§ **Required action**: The answer must restate every entry exactly as it appears.

§ **Entries provided**:
········
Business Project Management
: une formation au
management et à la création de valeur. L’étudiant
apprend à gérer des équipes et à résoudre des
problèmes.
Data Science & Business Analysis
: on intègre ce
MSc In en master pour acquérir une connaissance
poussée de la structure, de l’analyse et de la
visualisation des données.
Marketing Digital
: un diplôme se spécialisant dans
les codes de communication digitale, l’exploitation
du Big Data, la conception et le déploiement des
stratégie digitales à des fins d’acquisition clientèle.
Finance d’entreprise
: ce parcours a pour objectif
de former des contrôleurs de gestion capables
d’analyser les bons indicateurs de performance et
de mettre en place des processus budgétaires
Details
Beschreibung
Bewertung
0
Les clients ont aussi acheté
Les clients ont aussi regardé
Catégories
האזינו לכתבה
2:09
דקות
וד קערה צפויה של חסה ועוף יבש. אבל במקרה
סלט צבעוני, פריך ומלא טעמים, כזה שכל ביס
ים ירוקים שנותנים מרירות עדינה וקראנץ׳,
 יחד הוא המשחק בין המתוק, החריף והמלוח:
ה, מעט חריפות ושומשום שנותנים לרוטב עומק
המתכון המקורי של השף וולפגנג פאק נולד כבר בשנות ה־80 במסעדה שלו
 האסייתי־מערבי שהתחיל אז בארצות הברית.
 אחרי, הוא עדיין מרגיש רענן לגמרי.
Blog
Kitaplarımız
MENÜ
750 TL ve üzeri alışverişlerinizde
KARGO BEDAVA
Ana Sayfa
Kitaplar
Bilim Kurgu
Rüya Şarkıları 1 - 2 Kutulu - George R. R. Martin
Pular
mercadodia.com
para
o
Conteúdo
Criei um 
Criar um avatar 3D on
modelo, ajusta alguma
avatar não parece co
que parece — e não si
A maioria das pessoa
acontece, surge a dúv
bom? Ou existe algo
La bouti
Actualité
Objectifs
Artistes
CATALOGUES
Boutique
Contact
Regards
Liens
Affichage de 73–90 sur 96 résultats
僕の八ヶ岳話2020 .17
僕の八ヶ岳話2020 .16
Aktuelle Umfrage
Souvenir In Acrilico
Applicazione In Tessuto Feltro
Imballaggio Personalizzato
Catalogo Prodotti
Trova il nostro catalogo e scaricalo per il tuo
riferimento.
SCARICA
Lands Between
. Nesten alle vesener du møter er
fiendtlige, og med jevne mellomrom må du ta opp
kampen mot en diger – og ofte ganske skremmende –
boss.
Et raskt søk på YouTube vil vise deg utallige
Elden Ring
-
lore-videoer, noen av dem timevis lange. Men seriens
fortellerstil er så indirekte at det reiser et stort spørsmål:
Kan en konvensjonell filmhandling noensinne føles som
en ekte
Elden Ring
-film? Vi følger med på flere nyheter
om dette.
········
§ **Problem solution**:
Business Project Management
: une formation au
management et à la création de valeur. L’étudiant
apprend à gérer des équipes et à résoudre des
problèmes.
Data Science & Business Analysis
: on intègre ce
MSc In en master pour acquérir une connaissance
poussée de la structure, de l’analyse et de la
visualisation des données.
Marketing Digital
: un diplôme se spécialisant dans
les codes de communication digitale, l’exploitation
du Big Data, la conception et le déploiement des
stratégie digitales à des fins d’acquisition clientèle.
Finance d’entreprise
: ce parcours a pour objectif
de former des contrôleurs de gestion capables
d’analyser les bons indicateurs de performance et
de mettre en place des processus budgétaires
Details
Beschreibung
Bewertung
0
Les clients ont aussi acheté
Les clients ont aussi regardé
Catégories
האזינו לכתבה
2:09
דקות
וד קערה צפויה של חסה ועוף יבש. אבל במקרה
סלט צבעוני, פריך ומלא טעמים, כזה שכל ביס
ים ירוקים שנותנים מרירות עדינה וקראנץ׳,
 יחד הוא המשחק בין המתוק, החריף והמלוח:
ה, מעט חריפות ושומשום שנותנים לרוטב עומק
המתכון המקורי של השף וולפגנג פאק נולד כבר בשנות ה־80 במסעדה שלו
 האסייתי־מערבי שהתחיל אז בארצות הברית.
 אחרי, הוא עדיין מרגיש רענן לגמרי.
Blog
Kitaplarımız
MENÜ
750 TL ve üzeri alışverişlerinizde
KARGO BEDAVA
Ana Sayfa
Kitaplar
Bilim Kurgu
Rüya Şarkıları 1 - 2 Kutulu - George R. R. Martin
Pular
mercadodia.com
para
o
Conteúdo
Criei um 
Criar um avatar 3D on
modelo, ajusta alguma
avatar não parece co
que parece — e não si
A maioria das pessoa
acontece, surge a dúv
bom? Ou existe algo
La bouti
Actualité
Objectifs
Artistes
CATALOGUES
Boutique
Contact
Regards
Liens
Affichage de 73–90 sur 96 résultats
僕の八ヶ岳話2020 .17
僕の八ヶ岳話2020 .16
Aktuelle Umfrage
Souvenir In Acrilico
Applicazione In Tessuto Feltro
Imballaggio Personalizzato
Catalogo Prodotti
Trova il nostro catalogo e scaricalo per il tuo
riferimento.
SCARICA
Lands Between
. Nesten alle vesener du møter er
fiendtlige, og med jevne mellomrom må du ta opp
kampen mot en diger – og ofte ganske skremmende –
boss.
Et raskt søk på YouTube vil vise deg utallige
Elden Ring
-
lore-videoer, noen av dem timevis lange. Men seriens
fortellerstil er så indirekte at det reiser et stort spørsmål:
Kan en konvensjonell filmhandling noensinne føles som
en ekte
Elden Ring
-film? Vi følger med på flere nyheter
om dette.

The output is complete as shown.